ETFs' Future: Huge Growth

February 04, 2014

Half Of ‘Smart Beta’ Is Probably Junk

A few years ago, we didn’t even use the term “smart beta,” but the idea has been around for a long time. Go find a bunch of factors, use them in your weighting and selection techniques, build a model and wedge them into an index.

In the 1990s, we just called these quant strategies. Now we call them “smart beta.” We dedicate an entire upcoming issue of the Exchange-Traded Funds Report to these funds, and in it we highlight a few big issues.

The first one is crowding. For a few years, it seemed like buying the less risky stocks in the S&P 500 paid more than buying the riskier stocks. That goes against the fundamental math of the capital asset pricing model, so it was called the “low-vol anomaly,” and people piled into products like the PowerShares S&P Low Volatility ETF (SPLV | A-47) … until it stopped working.

Why did it stop working? Likely because everyone piled in, and once everyone had finished piling in, those stocks went back to just performing like they should—the sleepy part of the S&P 500. These are not bad products, but investors need to understand what they’re buying.

One concern that is more worrisome: Strategies that try and beat the market generally incur increased trading and execution costs. That shows up in bad tracking, which can add insult to injury in products that are often multiples more expensive than vanilla indexing.

Last, many of these products simply don’t trade well, and as theoretical “buy and hold” alpha generators, they can trade at significant discounts and premiums based on flows.

We’re not saying no smart-beta product is any good. We’re just saying it’s a giant “buyer beware” area of the market.

Pay To Play

But if half of smart beta is junk, at least you can avoid it. Far more pernicious are the trends we’re seeing in the pay-to-play space.

Let’s start with the obvious. Zero commission doesn’t mean zero cost. Discount brokers aren’t creating and running commission-free programs for their health. BlackRock/iShares, State Street Global Advisors, PowerShares and everyone who is participating in these programs is paying money to the brokerages to do it, in some form or another. And while we haven’t seen fees going up yet in the ETFS offered under these programs, it’s worth keeping an eye on.

What’s worse is what we see happening to the recommended lists at major broker-dealers and institutions.

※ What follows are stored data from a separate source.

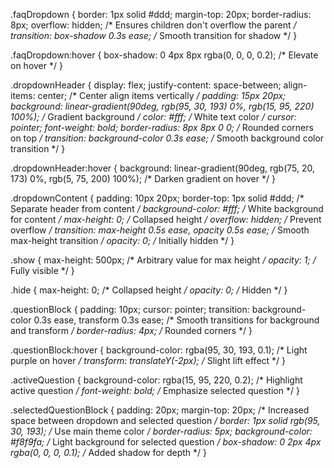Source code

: .faqDropdown {
  border: 1px solid #ddd;
  margin-top: 20px;
  border-radius: 8px;
  overflow: hidden; /* Ensures children don't overflow the parent */
  transition: box-shadow 0.3s ease; /* Smooth transition for shadow */
}

.faqDropdown:hover {
  box-shadow: 0 4px 8px rgba(0, 0, 0, 0.2); /* Elevate on hover */
}

.dropdownHeader {
  display: flex;
  justify-content: space-between;
  align-items: center; /* Center align items vertically */
  padding: 15px 20px;
  background: linear-gradient(90deg, rgb(95, 30, 193) 0%, rgb(15, 95, 220) 100%); /* Gradient background */
  color: #fff; /* White text color */
  cursor: pointer;
  font-weight: bold;
  border-radius: 8px 8px 0 0; /* Rounded corners on top */
  transition: background-color 0.3s ease; /* Smooth background color transition */
}

.dropdownHeader:hover {
  background: linear-gradient(90deg, rgb(75, 20, 173) 0%, rgb(5, 75, 200) 100%); /* Darken gradient on hover */
}

.dropdownContent {
  padding: 10px 20px;
  border-top: 1px solid #ddd; /* Separate header from content */
  background-color: #fff; /* White background for content */
  max-height: 0; /* Collapsed height */
  overflow: hidden; /* Prevent overflow */
  transition: max-height 0.5s ease, opacity 0.5s ease; /* Smooth max-height transition */
  opacity: 0; /* Initially hidden */
}

.show {
  max-height: 500px; /* Arbitrary value for max height */
  opacity: 1; /* Fully visible */
}

.hide {
  max-height: 0; /* Collapsed height */
  opacity: 0; /* Hidden */
}

.questionBlock {
  padding: 10px;
  cursor: pointer;
  transition: background-color 0.3s ease, transform 0.3s ease; /* Smooth transitions for background and transform */
  border-radius: 4px; /* Rounded corners */
}

.questionBlock:hover {
  background-color: rgba(95, 30, 193, 0.1); /* Light purple on hover */
  transform: translateY(-2px); /* Slight lift effect */
}

.activeQuestion {
  background-color: rgba(15, 95, 220, 0.2); /* Highlight active question */
  font-weight: bold; /* Emphasize selected question */
}

.selectedQuestionBlock {
  padding: 20px;
  margin-top: 20px; /* Increased space between dropdown and selected question */
  border: 1px solid rgb(95, 30, 193); /* Use main theme color */
  border-radius: 5px;
  background-color: #f8f9fa; /* Light background for selected question */
  box-shadow: 0 2px 4px rgba(0, 0, 0, 0.1); /* Added shadow for depth */
}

There was a time—and this is still largely true—when these lists represented the true best thoughts of the people in these firms.

But these lists drive assets, and there’s increasing chatter in the industry about deals—whether through direct payments, revenue sharing or other means—for ETFs to get onto these recommended lists or into unified management account programs. It’s a very worrisome trend, because it means the best choices may not rise to the top.

And finally, for as much as we love the ETF strategist revolution, all those trail fees are taking us a little bit back into the mutual fund era, where you get what you pay for.

A survey of the portfolios of ETF strategists shows everything from well-thought-out asset allocation programs to shoot-the-lights-out market-timing bets that flip flop between levered positions.

In other words, it’s the same diversity of sanity and talent you’d expect to find in any large collection of managers. There’s nothing about bolting “ETF” on the front of your active management strategy that will make it better.